A few weeks ago, I wrote about an astonishing flip-flop that has occurred in pro tennis. It wasn’t so long ago that variety was the hallmark of the men’s game, with a serve-and-volleyer here, an all-court baseliner there, a clay-court grinder somewhere else. Meanwhile, most WTA players looked as if they had been punched out of the same template, doomed to limited success with tiresome, conservative games, identical two-handed backhands, and near-universally shared serving woes.
My, how different it is now—a point that was vividly illustrated once again at the Australian Open. But before we get into that, I’ll add that this florescence of variety might also be rubbing off on the men’s game, especially with the “wise men”—Stefan Edberg, Boris Becker, and Goran Ivanisevic—now helping to determine the tone of the game as coaches.

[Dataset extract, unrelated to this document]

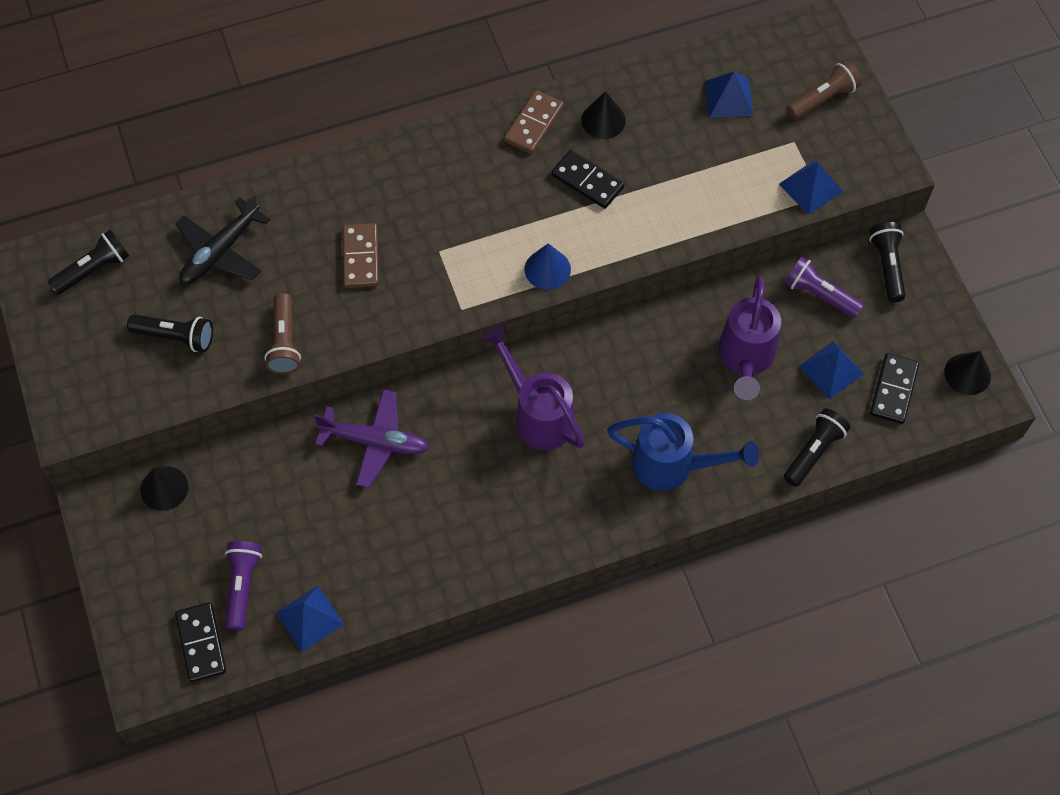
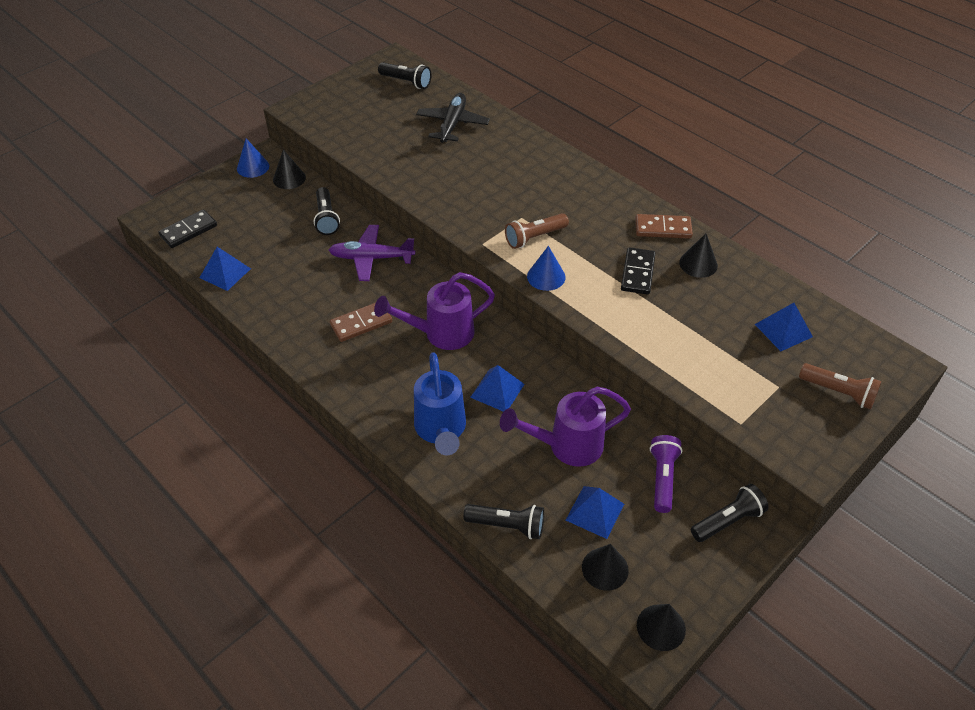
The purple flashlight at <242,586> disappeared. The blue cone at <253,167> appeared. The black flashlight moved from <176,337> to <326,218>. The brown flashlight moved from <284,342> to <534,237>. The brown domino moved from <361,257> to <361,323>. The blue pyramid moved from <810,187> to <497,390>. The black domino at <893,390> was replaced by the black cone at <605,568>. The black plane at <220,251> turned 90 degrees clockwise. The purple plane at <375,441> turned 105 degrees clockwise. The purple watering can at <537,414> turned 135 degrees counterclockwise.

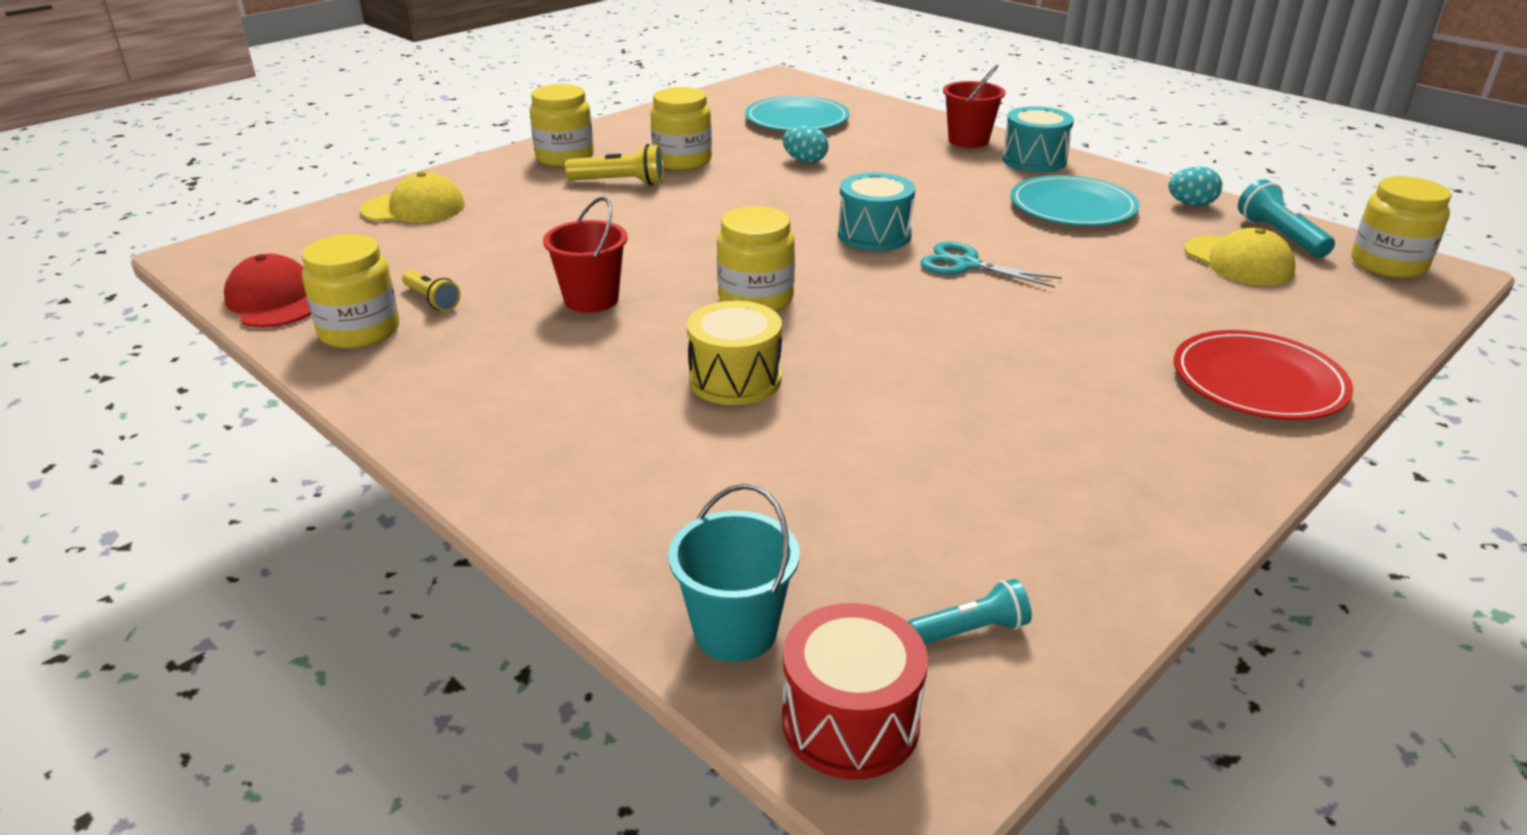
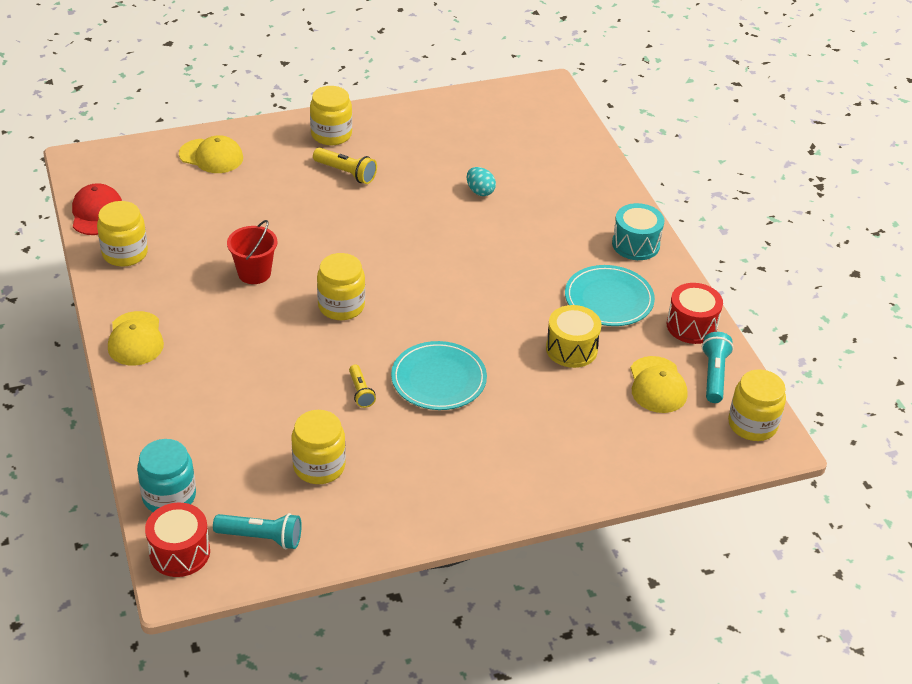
The turquoise drum at <874,235> disappeared. The turquoise scissors at <966,265> disappeared. The red bucket at <968,140> disappeared. The red plate at <1258,382> disappeared. The yellow cap at <135,339> appeared. The yellow flashlight moved from <431,300> to <360,392>. The yellow jar moved from <682,161> to <319,466>. The yellow drum moved from <735,380> to <571,349>. The turquoise plate moved from <797,120> to <438,379>. The turquoise bucket at <735,631> was replaced by the turquoise jar at <169,496>. The turquoise egg at <1191,205> was replaced by the red drum at <691,326>. The turquoise flashlight at <970,631> changed to 1.51 times the size.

It seems that “volley” is no longer a forbidden word in the game’s vocabulary, but we’ll leave that topic for another time.
Right now, there’s really only one great WTA player whose game can be described as one-dimensional in the same way that so many women players were one-dimensional two or three decades ago, and that’s Victoria Azarenka. Against quality opposition, her serve will always be vulnerable. Against most everyone else, and often those elites, her straight-on power and consistency will usually do the job.
That isn’t meant as a slight; a “one-dimensional” win is worth just as many rankings points and dollars as a multi-faceted one, and one-speed tennis can have plenty of appeal when it’s matched with a game that can turn the power of that game against itself—as Agniezska Radwanska demonstrated in her dazzling quarterfinal win over Azarenka.
The other quarterfinalists this year constituted a grab-bag of styles and playing sensibilities so diverse that they’re worth noting. Simona Halep continued to build on her outstanding 2013 season. At 5’6”, she’s on the small side in today’s game, but she’s a fierce ball-striker and blasted her way to the quarters, where she was out-hit by an even smaller dynamo, losing finalist Dominika Cibulkova, who tops out at all of 5’3”.
Two things were interesting about how that all played out: First, that two women of such small stature would bring such big games to the dance and, second, that neither of them looked anything like a “surprise” quarterfinalist. Back in the day, there were women cut from similar cloth as these two; tennis throughout the years has pretty successfully resisted the tempting theory that being big is an advantage. But they played with nothing like the command and conviction of these women, and usually left the quarters or semis at the wrong end of a love-and-two scoreline.
Halep punched her ticket into the quarters with an impressive win over the bigger, more mobile, and more versatile Jelena Jankovic, who had lost just 14 games and zero sets up to that point. On her way to the final, Cibulkova advanced at the expense of two Top 5 players who couldn’t be more different from her, or from each other—Maria Sharapova and Radwanska. If Cibulkova was a “surprise” finalist, it was in name only.
By the semis, No. 2 Azarenka, No. 13 Sloane Stephens, No. 10 Caroline Wozniacki, No. 3 Sharapova, and No. 6 Jankovic had all been eliminated from the lower portion of the draw. Things weren’t much better in the top half, where the casualties included No. 1 Serena Williams, No. 7 Sara Errani, No. 9 Angelique Kerber, and No. 6 Petra Kvitova. And while all the top half’s quarterfinalists were seeded, only one was actually seeded to reach that stage—the eventual champ, No. 4 Li Na.
That Ana Ivanovic managed to beat Serena was the big news in the top half, but the kicker is that the former Grand Slam champion was unable to advance further. She lost to the breakout WTA player of the tournament, No. 30 seed Eugenie Bouchard.